== WHAT YOU NEED TO DO ==
Find each line in the listing below that contains the string "anti", matching case exactly, and copy those lines out in full.

== DATA EXCERPTS ==
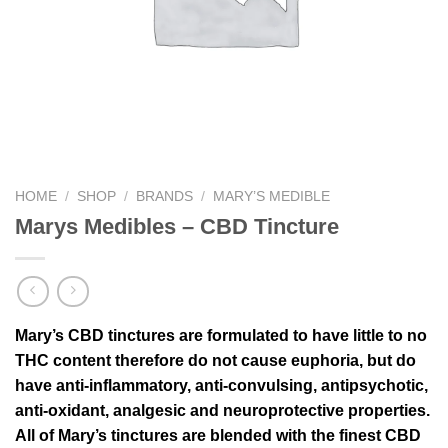
HOME
/
SHOP
/
BRANDS
/
MARY’S MEDIBLE
Marys Medibles – CBD Tincture
Mary’s CBD tinctures are formulated to have little to no
THC content therefore do not cause euphoria, but do
have anti­‐inflammatory, anti­‐convulsing, antipsychotic,
anti-­oxidant, analgesic and neuroprotective properties.
All of Mary’s tinctures are blended with the finest CBD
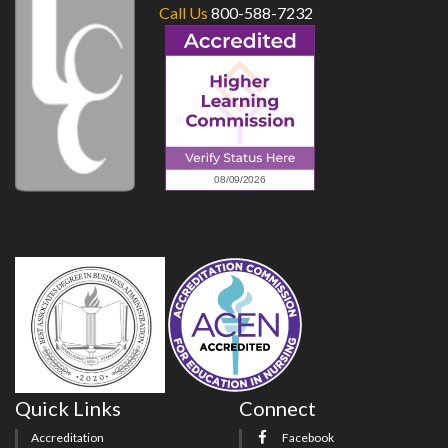
Call Us
800-588-7232
Quick Links
Connect
Accreditation
Facebook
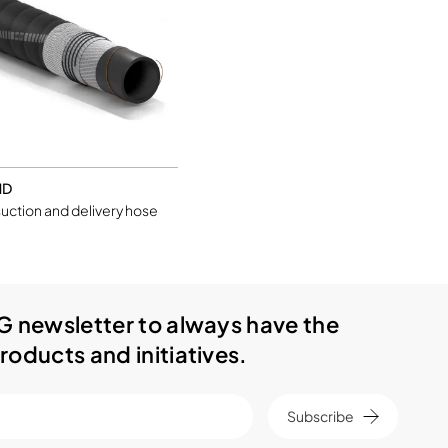
ND
uction and delivery hose
G newsletter to always have the
roducts and initiatives.
Subscribe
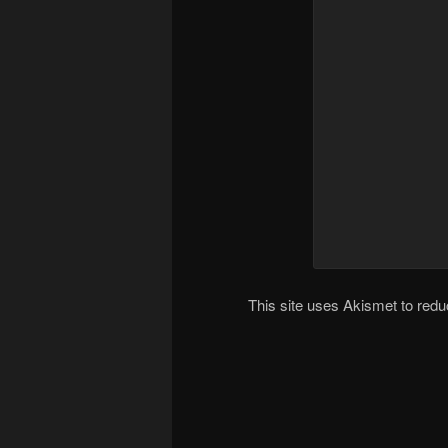
This site uses Akismet to re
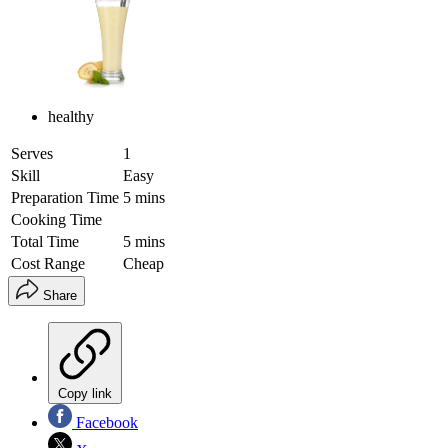
healthy
Serves
1
Skill
Easy
Preparation Time
5 mins
Cooking Time
Total Time
5 mins
Cost Range
Cheap
Share
Copy link
Facebook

== ANSWER BOX ==
have anti­‐inflammatory, anti­‐convulsing, antipsychotic,
anti-­oxidant, analgesic and neuroprotective properties.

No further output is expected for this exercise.